### Records for processing ###

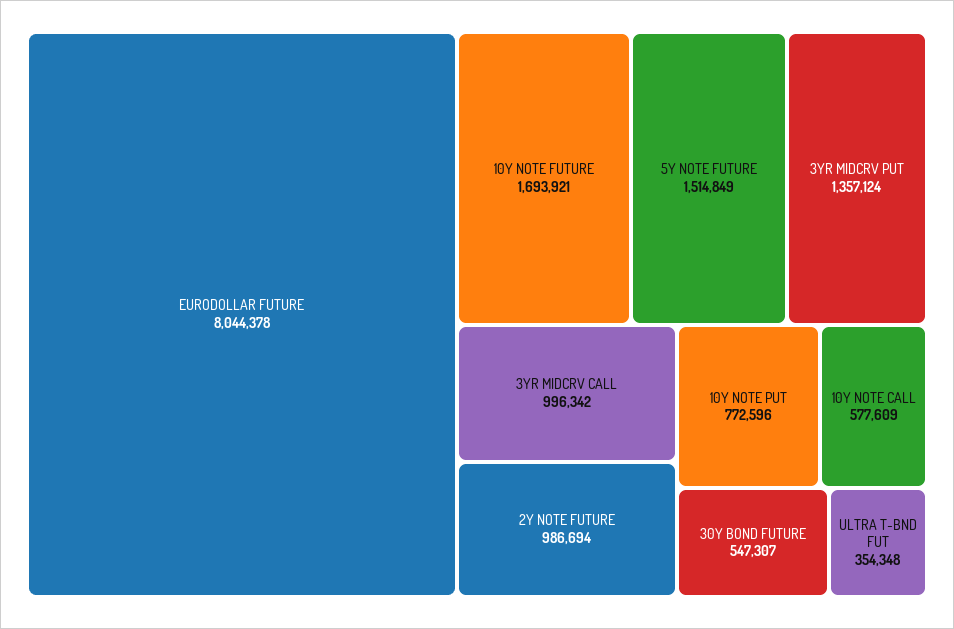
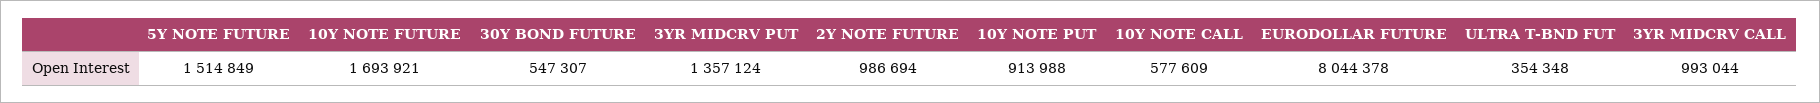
3YR MIDCRV CALL: 996342 -> 993044
10Y NOTE PUT: 772596 -> 913988

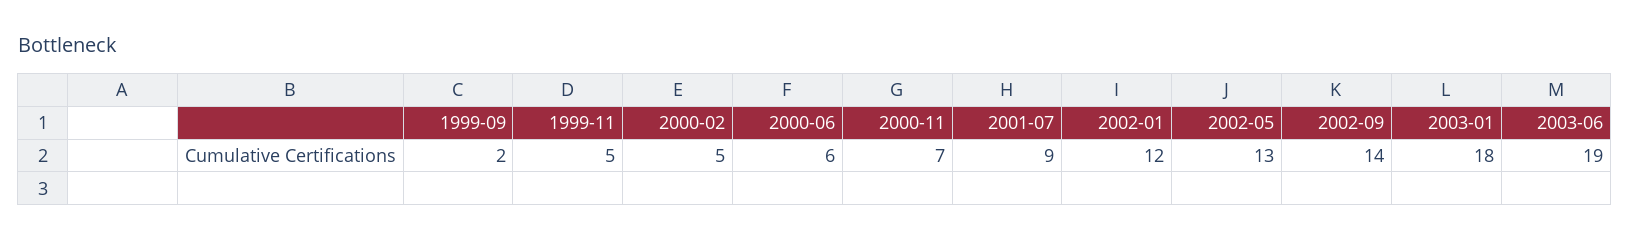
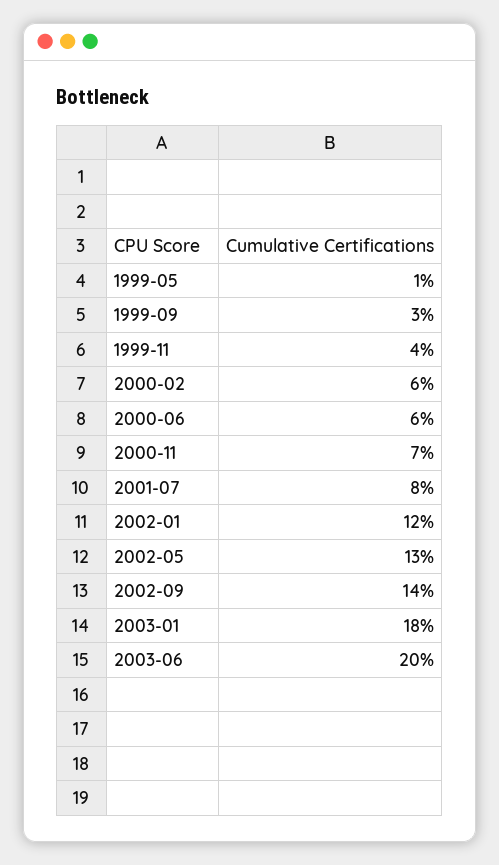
1999-09: 2 -> 3
1999-11: 5 -> 4
2000-02: 5 -> 6
2001-07: 9 -> 8
2003-06: 19 -> 20
1999-05: none -> 1

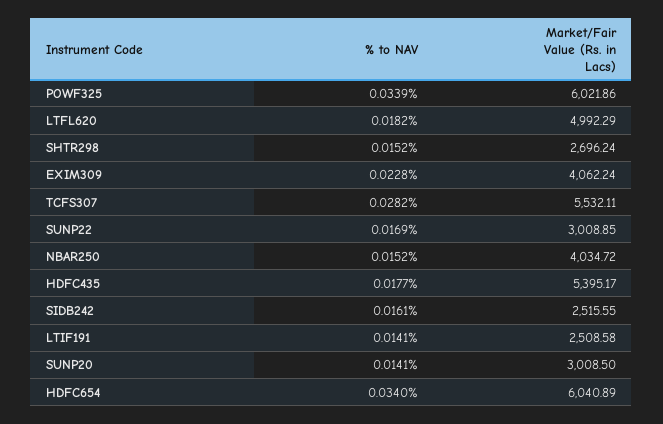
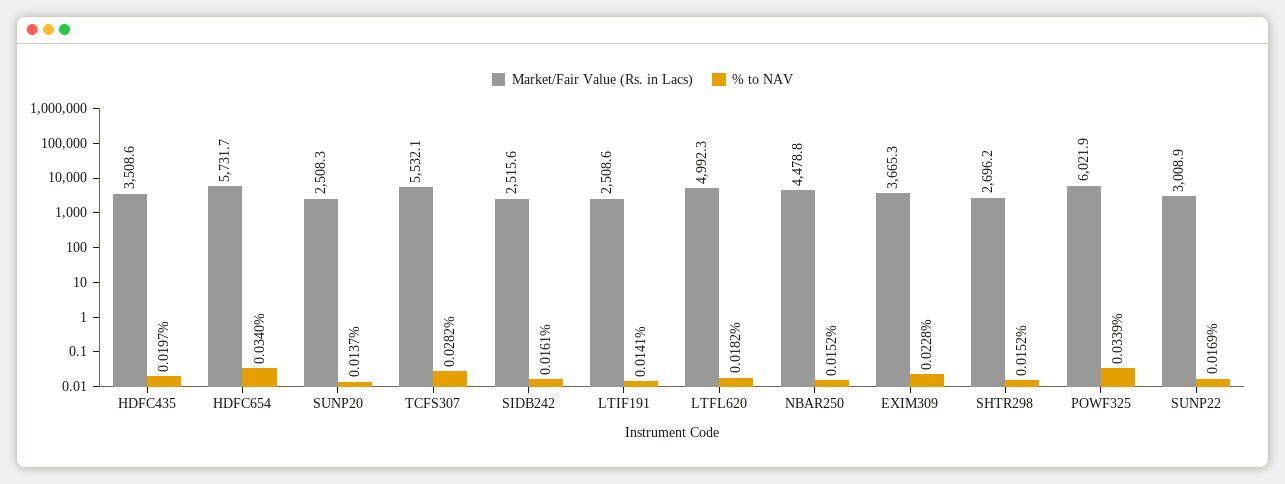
Market/Fair Value (Rs. in Lacs), EXIM309: 4062.24 -> 3665.3
Market/Fair Value (Rs. in Lacs), NBAR250: 4034.72 -> 4478.8
% to NAV, HDFC435: 0.0177 -> 0.0197
Market/Fair Value (Rs. in Lacs), HDFC435: 5395.17 -> 3508.6
% to NAV, SUNP20: 0.0141 -> 0.0137
Market/Fair Value (Rs. in Lacs), SUNP20: 3008.5 -> 2508.3
Market/Fair Value (Rs. in Lacs), HDFC654: 6040.89 -> 5731.7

###

** Problem to work on **
Please output an exact repetition of the lines from the line containing "1999-09: 2 -> 3" to the end of the records, both included, with no pictures and no additional text.

** Reply **
1999-09: 2 -> 3
1999-11: 5 -> 4
2000-02: 5 -> 6
2001-07: 9 -> 8
2003-06: 19 -> 20
1999-05: none -> 1

Market/Fair Value (Rs. in Lacs), EXIM309: 4062.24 -> 3665.3
Market/Fair Value (Rs. in Lacs), NBAR250: 4034.72 -> 4478.8
% to NAV, HDFC435: 0.0177 -> 0.0197
Market/Fair Value (Rs. in Lacs), HDFC435: 5395.17 -> 3508.6
% to NAV, SUNP20: 0.0141 -> 0.0137
Market/Fair Value (Rs. in Lacs), SUNP20: 3008.5 -> 2508.3
Market/Fair Value (Rs. in Lacs), HDFC654: 6040.89 -> 5731.7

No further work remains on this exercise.